(EXERCISE) Could the data below please be reproduced word for word, without the pictures?

(DATASET SECTION)

□ □ □ □

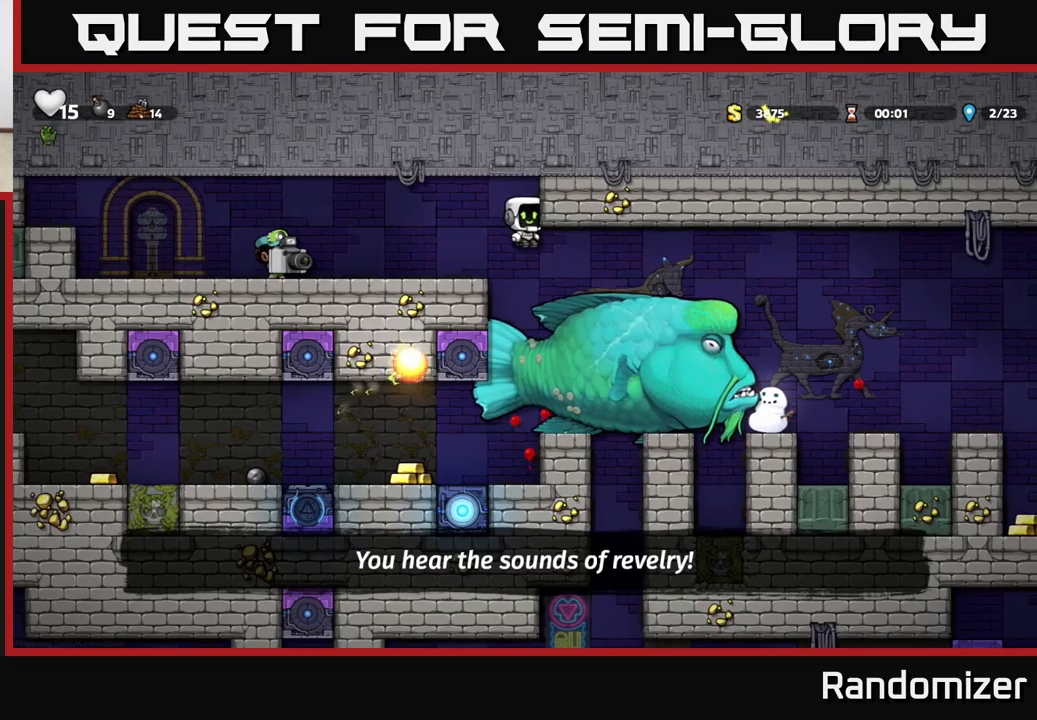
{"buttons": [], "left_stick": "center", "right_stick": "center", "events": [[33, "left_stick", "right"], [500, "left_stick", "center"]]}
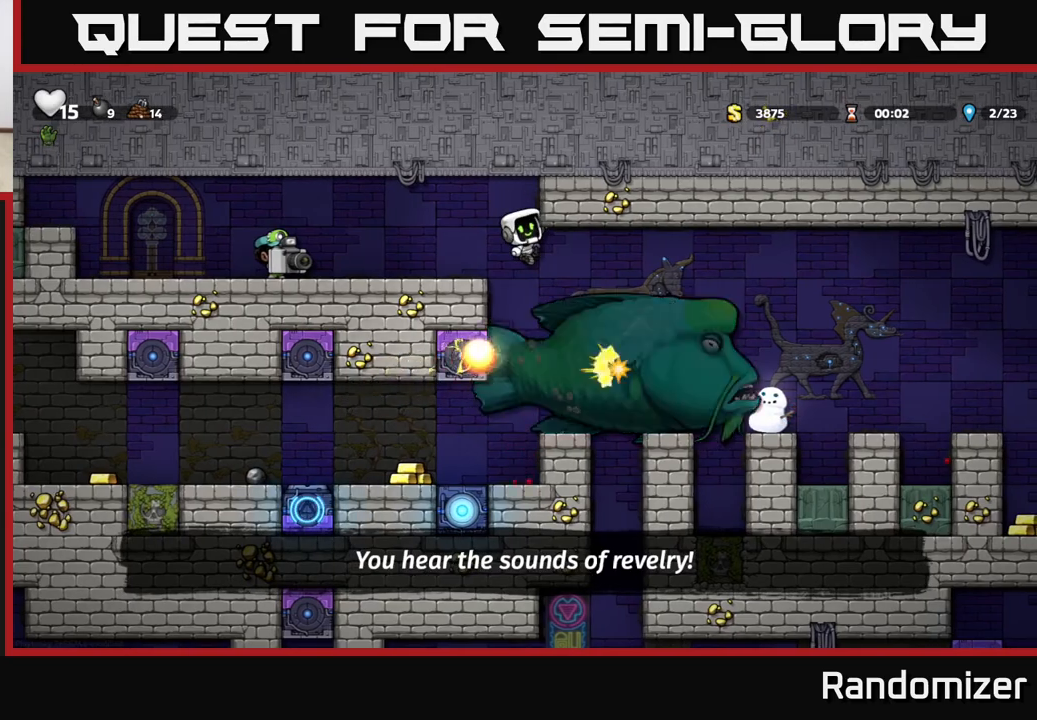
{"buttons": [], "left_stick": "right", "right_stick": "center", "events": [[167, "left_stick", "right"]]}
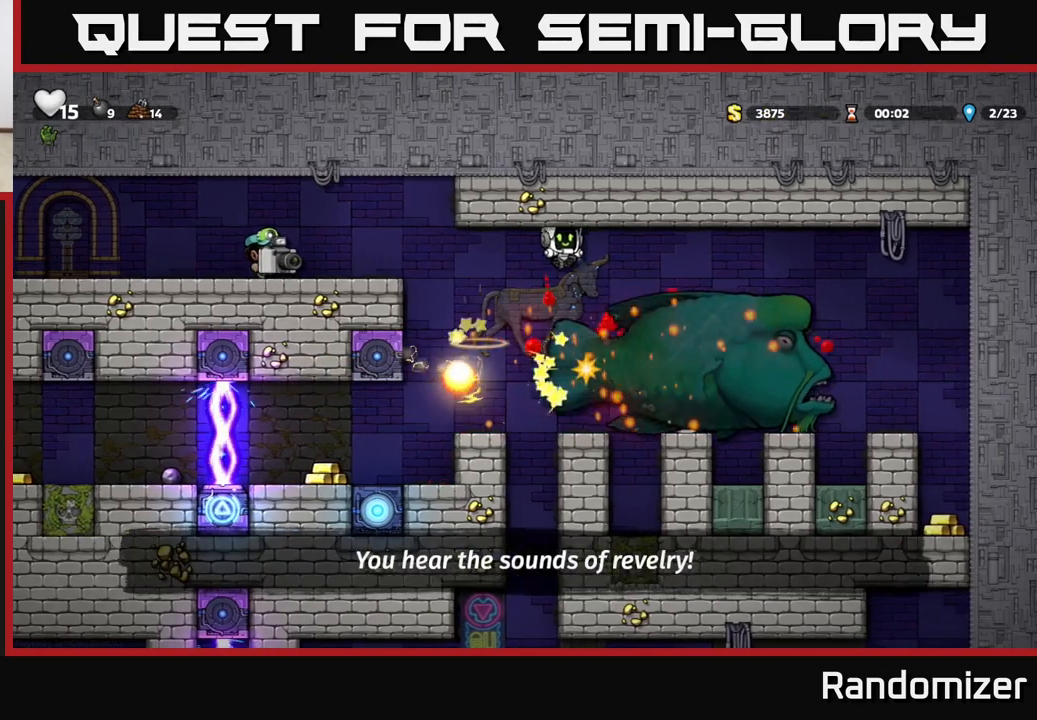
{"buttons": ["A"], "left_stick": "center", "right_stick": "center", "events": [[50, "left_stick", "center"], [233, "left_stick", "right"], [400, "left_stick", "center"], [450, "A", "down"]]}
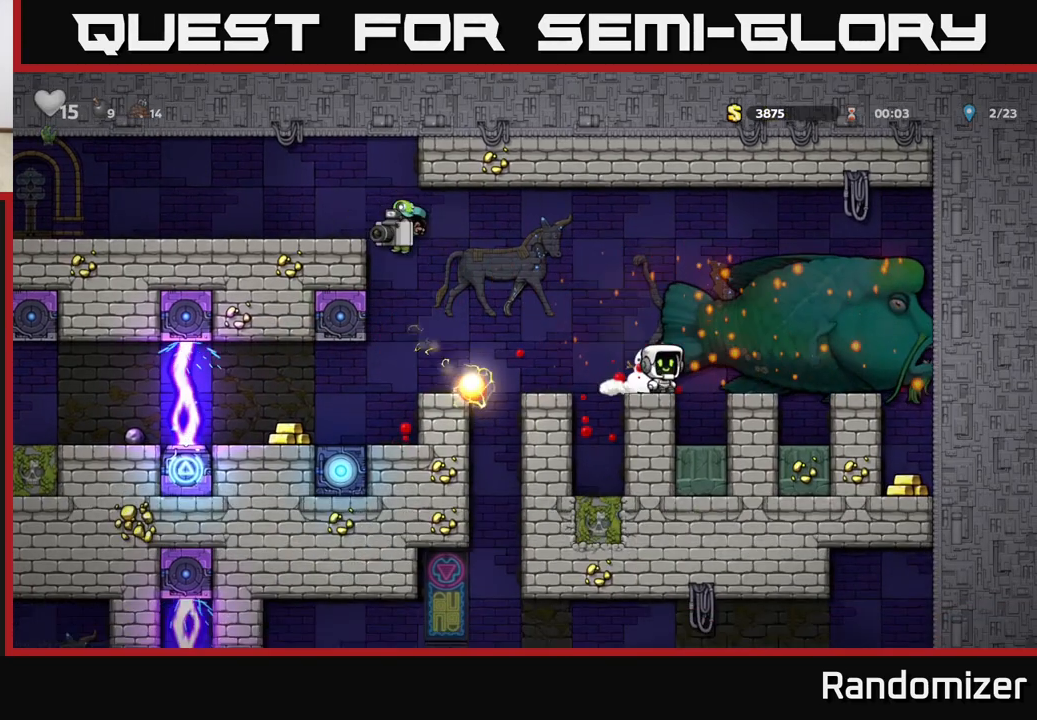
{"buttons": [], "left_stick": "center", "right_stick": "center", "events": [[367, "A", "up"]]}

□ □ □ □

(RESULT OF THIS EXERCISE)
{"buttons": [], "left_stick": "center", "right_stick": "center", "events": [[33, "left_stick", "right"], [500, "left_stick", "center"]]}
{"buttons": [], "left_stick": "right", "right_stick": "center", "events": [[167, "left_stick", "right"]]}
{"buttons": ["A"], "left_stick": "center", "right_stick": "center", "events": [[50, "left_stick", "center"], [233, "left_stick", "right"], [400, "left_stick", "center"], [450, "A", "down"]]}
{"buttons": [], "left_stick": "center", "right_stick": "center", "events": [[367, "A", "up"]]}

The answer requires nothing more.